### YOUR INSTRUCTIONS
Would you output all the lines below precisely as they stand, leaving each picture out?

### DATA BLOCK
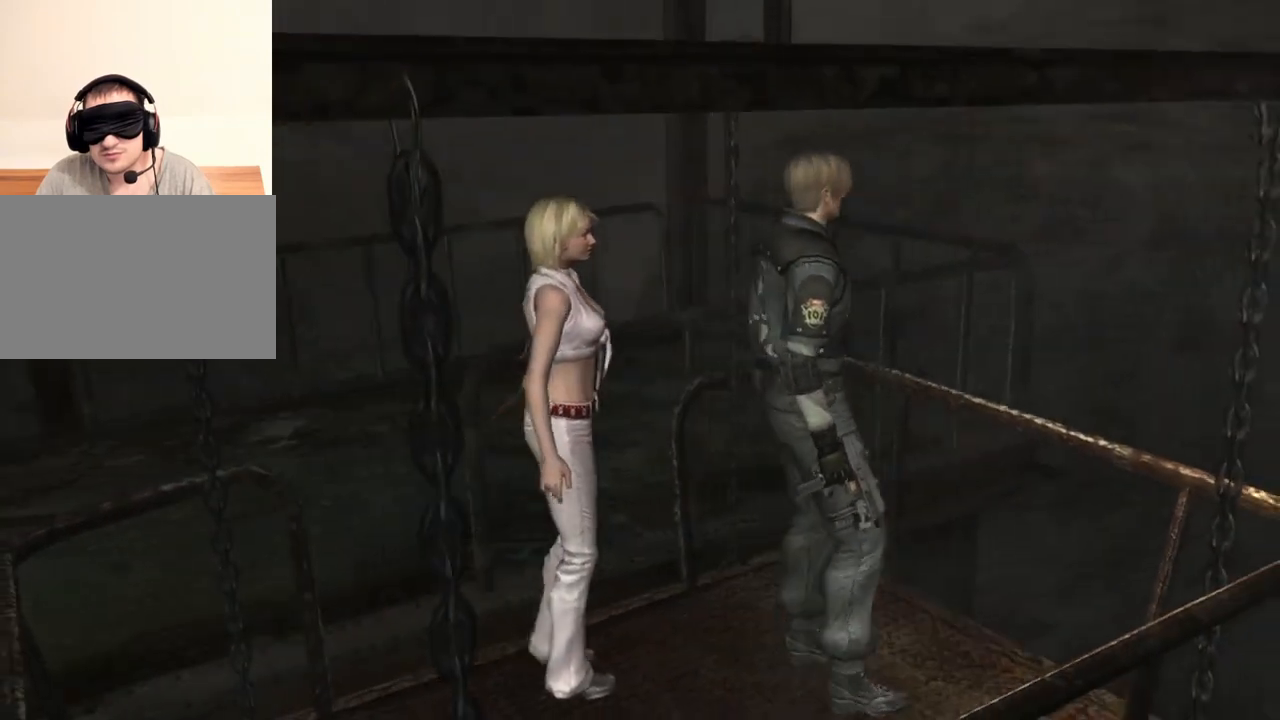
{"keys": [], "mouse": [], "events": [[34, "shift", "up"], [34, "w", "up"]]}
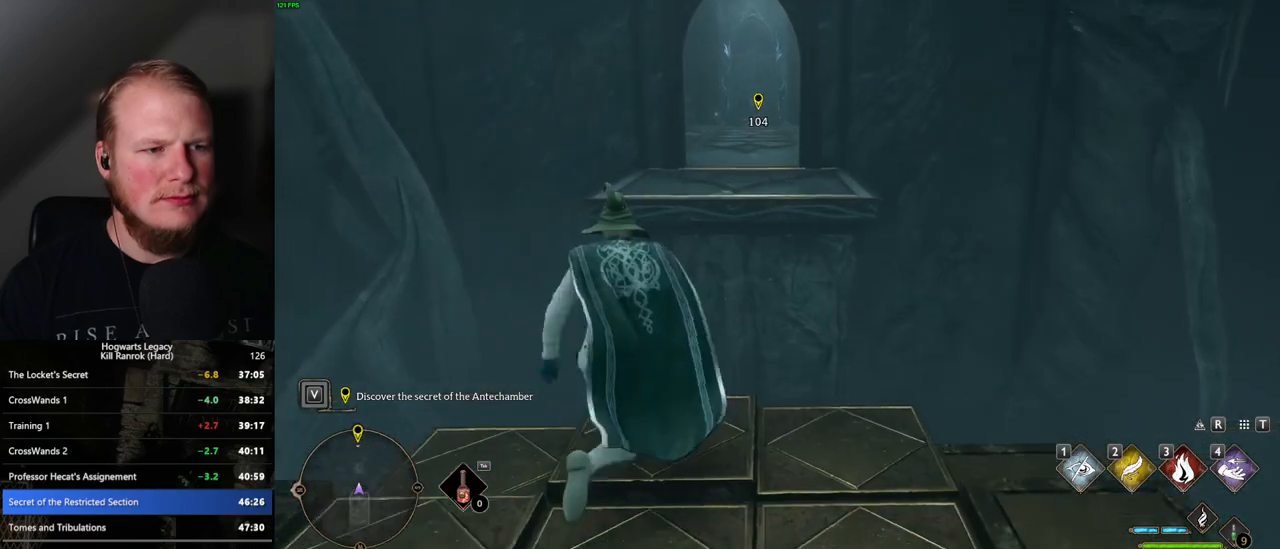
Gameplay with keyboard and mouse; each line is a JSON object with the keys and mouse buttons held at the frame after it. "events" lists presses ("down") and releases ("up") of ".", "/", "0", "1", "2", "3", "4", "5", "6", "7", "8", "9", "a", "alt_l", "alt_r", "b", "backslash", "backspace", "c", "caps_lock", "comma", "ctrl_l", "ctrl_r", "d", "e", "equals", "escape", "f", "f1", "f10", "f11", "f12", "f2", "f3", "f4", "f5", "f6", "f7", "f8", "f9", "g", "h", "i", "j", "k", "l", "lbracket", "m", "minus", "n", "o", "p", "q", "quote", "r", "rbracket", "return", "s", "semicolon", "shift_l", "shift_r", "space", "super_l", "super_r", "t", "tab", "tilde", "u", "v", "w", "x", "y", "z", "mouse_left", "mouse_wheel", "mouse_right", "mouse_mb4" and "mouse_mb5" between this image and that frame as [ms after this image, input, new state], when the widget could be followed in between. "mouse_left", "mouse_wheel", "mouse_right", "mouse_mb4", "mouse_mb5" = the "left", "wheel", "right", "mb4", "mb5" buttons of the "mouse" list. No other keys are recorded. "wheel" means that the mouse wheel is clicked or scrolled. Mouse movement is not recorded.
{"keys": ["w"], "mouse": ["mb5"], "events": [[300, "mouse_mb5", "down"]]}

### COMPLETED EXERCISE
{"keys": [], "mouse": [], "events": [[34, "shift", "up"], [34, "w", "up"]]}
Gameplay with keyboard and mouse; each line is a JSON object with the keys and mouse buttons held at the frame after it. "events" lists presses ("down") and releases ("up") of ".", "/", "0", "1", "2", "3", "4", "5", "6", "7", "8", "9", "a", "alt_l", "alt_r", "b", "backslash", "backspace", "c", "caps_lock", "comma", "ctrl_l", "ctrl_r", "d", "e", "equals", "escape", "f", "f1", "f10", "f11", "f12", "f2", "f3", "f4", "f5", "f6", "f7", "f8", "f9", "g", "h", "i", "j", "k", "l", "lbracket", "m", "minus", "n", "o", "p", "q", "quote", "r", "rbracket", "return", "s", "semicolon", "shift_l", "shift_r", "space", "super_l", "super_r", "t", "tab", "tilde", "u", "v", "w", "x", "y", "z", "mouse_left", "mouse_wheel", "mouse_right", "mouse_mb4" and "mouse_mb5" between this image and that frame as [ms after this image, input, new state], when the widget could be followed in between. "mouse_left", "mouse_wheel", "mouse_right", "mouse_mb4", "mouse_mb5" = the "left", "wheel", "right", "mb4", "mb5" buttons of the "mouse" list. No other keys are recorded. "wheel" means that the mouse wheel is clicked or scrolled. Mouse movement is not recorded.
{"keys": ["w"], "mouse": ["mb5"], "events": [[300, "mouse_mb5", "down"]]}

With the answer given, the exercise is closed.